Task details |
Please quote every line of the records below word for word, leaving out the pictures.

-.-.-

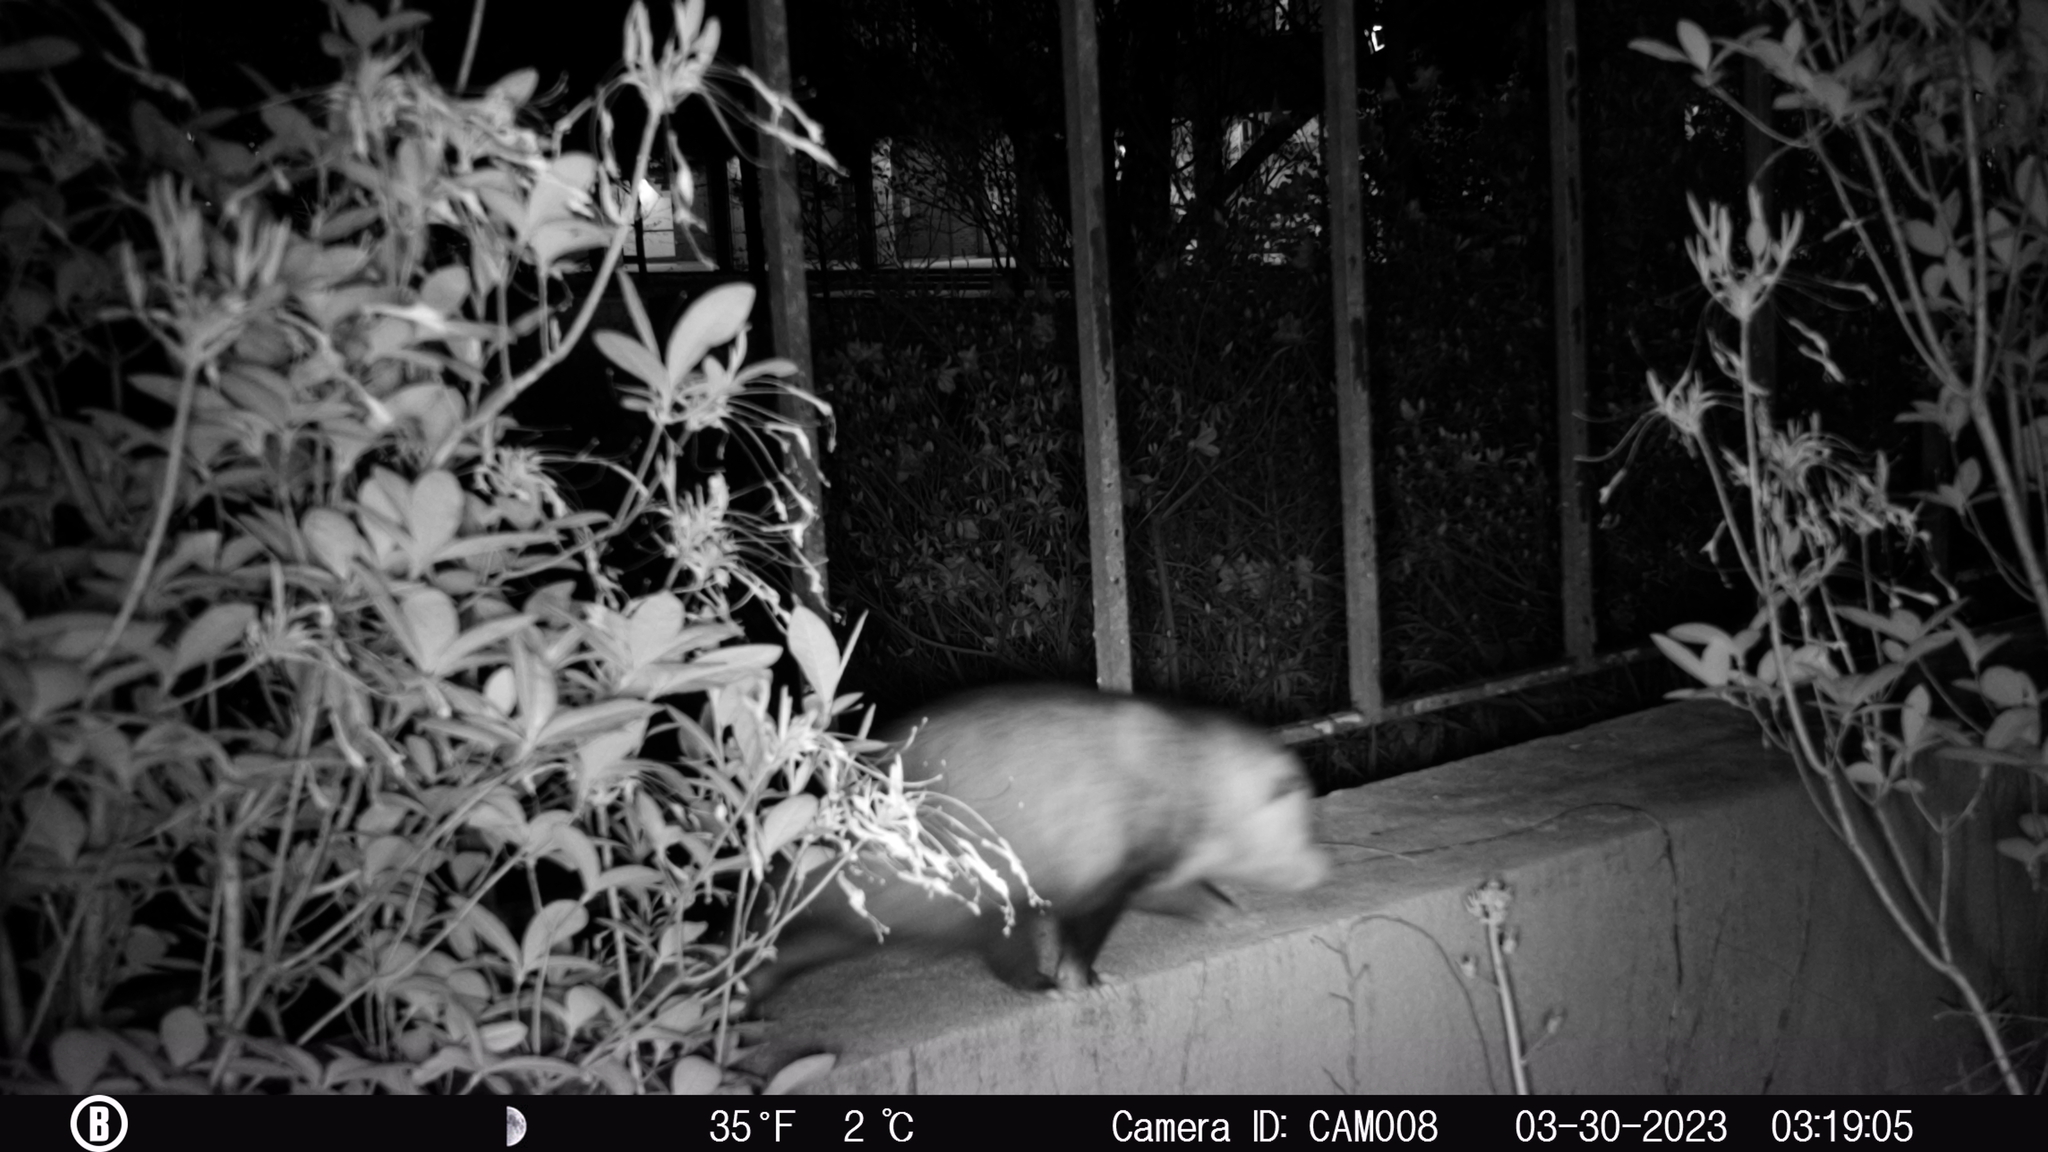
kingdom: Animalia
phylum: Chordata
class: Mammalia
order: Didelphimorphia
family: Didelphidae
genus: Didelphis
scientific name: Didelphis virginiana
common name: Virginia opossum
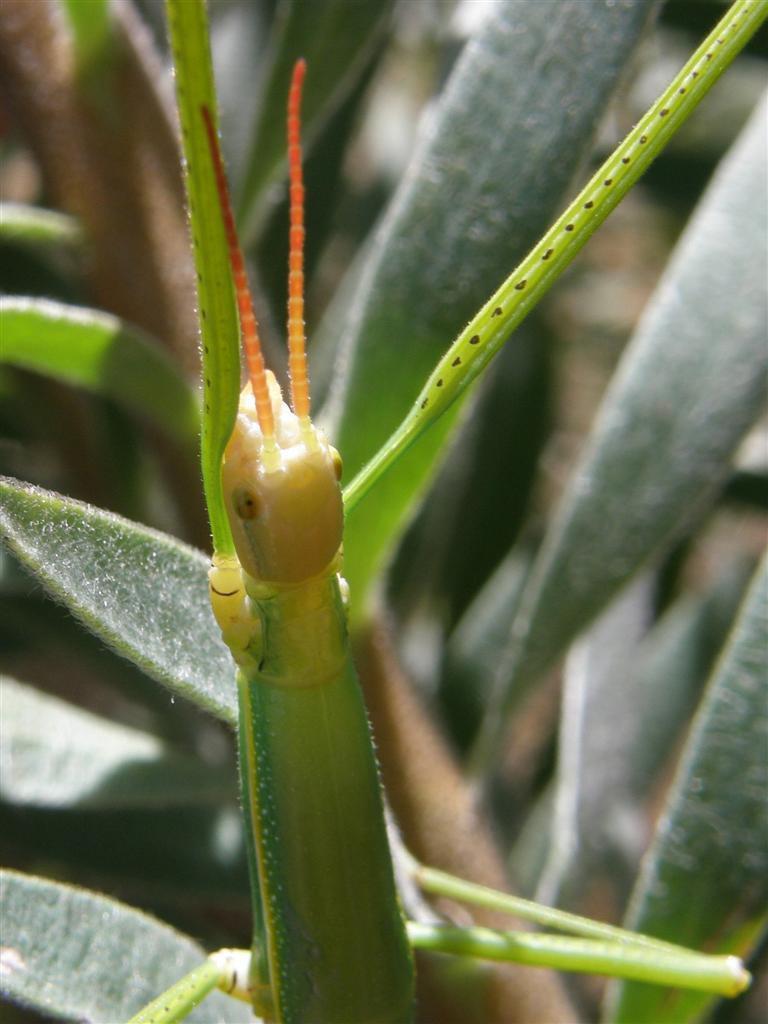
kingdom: Animalia
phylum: Arthropoda
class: Insecta
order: Phasmida
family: Bacillidae
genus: Macynia
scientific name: Macynia labiata
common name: Thunberg's stick insect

-.-.-

Response to this task |
kingdom: Animalia
phylum: Chordata
class: Mammalia
order: Didelphimorphia
family: Didelphidae
genus: Didelphis
scientific name: Didelphis virginiana
common name: Virginia opossum
kingdom: Animalia
phylum: Arthropoda
class: Insecta
order: Phasmida
family: Bacillidae
genus: Macynia
scientific name: Macynia labiata
common name: Thunberg's stick insect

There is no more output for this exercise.